From time to time, I’ll write a grammar post about a curious phenomenon called an eggcorn. But who came up with a word like ‘eggcorn’ and why?
Why is an eggcorn referred to by such an unusual name?
It’s a reasonable question, especially when you consider that most people have probably never heard the odd little term.
First things first, however.
What is an eggcorn?
The easiest way to explain it is to describe a word or phrase that is incorrect because of a mishearing or misinterpretation of the spoken word.
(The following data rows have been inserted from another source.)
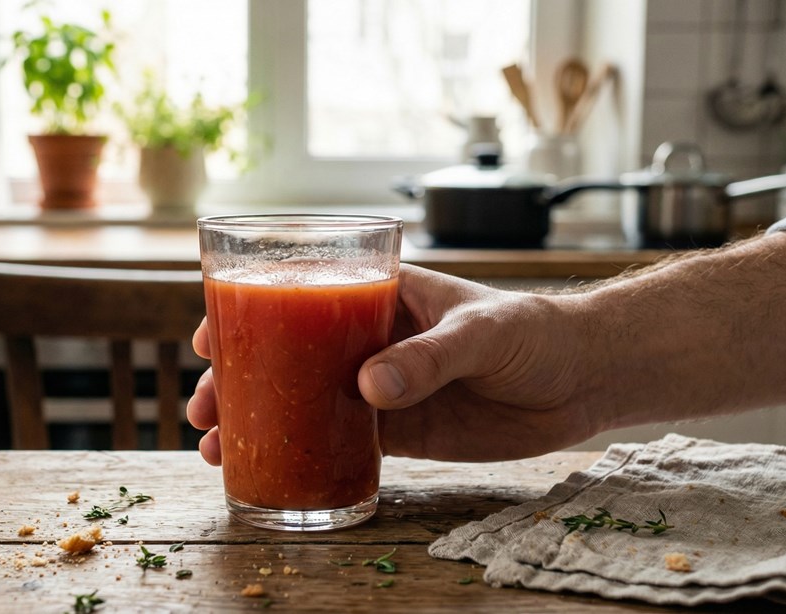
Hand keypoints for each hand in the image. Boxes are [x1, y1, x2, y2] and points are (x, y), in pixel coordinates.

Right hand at [186, 264, 602, 463]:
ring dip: (260, 421)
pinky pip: (341, 441)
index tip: (208, 335)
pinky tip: (273, 470)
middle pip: (288, 355)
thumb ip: (428, 358)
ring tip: (216, 450)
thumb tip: (367, 389)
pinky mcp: (401, 431)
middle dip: (237, 379)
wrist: (582, 381)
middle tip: (202, 409)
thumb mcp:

The ears, after all, are probably our least efficient method of receiving information.
Examples include phrases like “tow the line” instead of “toe the line” or “for all intensive purposes” instead of “for all intents and purposes” or single words like “coldslaw” instead of “coleslaw.”
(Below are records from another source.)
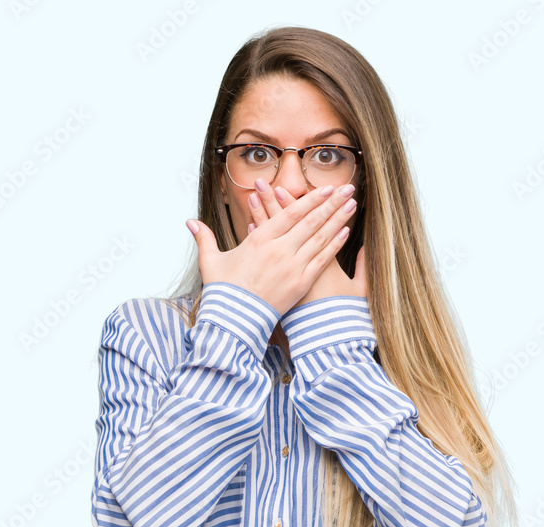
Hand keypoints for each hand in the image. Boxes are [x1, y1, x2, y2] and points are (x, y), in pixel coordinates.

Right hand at [185, 178, 355, 315]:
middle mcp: (279, 250)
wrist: (234, 321)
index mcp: (260, 240)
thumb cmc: (224, 291)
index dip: (311, 199)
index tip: (325, 188)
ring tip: (352, 204)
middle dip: (332, 202)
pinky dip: (335, 244)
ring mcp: (292, 266)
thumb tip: (190, 222)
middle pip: (311, 220)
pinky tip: (346, 232)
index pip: (291, 213)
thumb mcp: (211, 261)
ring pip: (321, 237)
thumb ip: (205, 238)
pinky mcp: (301, 283)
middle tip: (348, 188)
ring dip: (339, 219)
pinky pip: (322, 259)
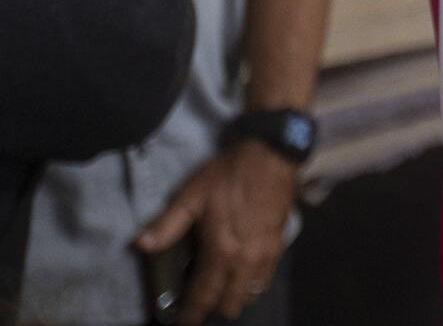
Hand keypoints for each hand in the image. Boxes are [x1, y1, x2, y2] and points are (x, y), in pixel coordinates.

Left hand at [135, 141, 296, 322]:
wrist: (271, 155)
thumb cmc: (228, 175)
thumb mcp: (192, 195)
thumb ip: (167, 224)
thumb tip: (141, 246)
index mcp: (220, 251)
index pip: (204, 295)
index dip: (192, 313)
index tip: (184, 322)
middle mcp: (244, 260)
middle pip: (231, 300)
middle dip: (216, 308)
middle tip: (202, 307)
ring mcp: (265, 253)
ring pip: (252, 292)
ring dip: (237, 297)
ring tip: (224, 295)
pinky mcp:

Each, in its own way, can sound perfectly logical at the moment it is said or written, but under tougher scrutiny, we begin to see the eggcorn unravel.
The most recent example I posted here was the incorrect phrase “pass mustard” that some people erroneously use when they actually mean to say “pass muster.”
Where the name came from
The word came from a specific instance of an eggcorn. You see, an eggcorn actually is one.
In response to a post by Mark Liberman on the Language Log website about a woman who substituted the word “egg corn” for “acorn,” a linguistics professor named Geoffrey Pullum suggested this made-up word become the name for all such gaffes, according to Wikipedia.
So an example of the problem became the name of the problem. You have to love the irony of that.
I’m just not sure why anyone would actually call an acorn an “eggcorn” and think that’s correct. But maybe that’s just me.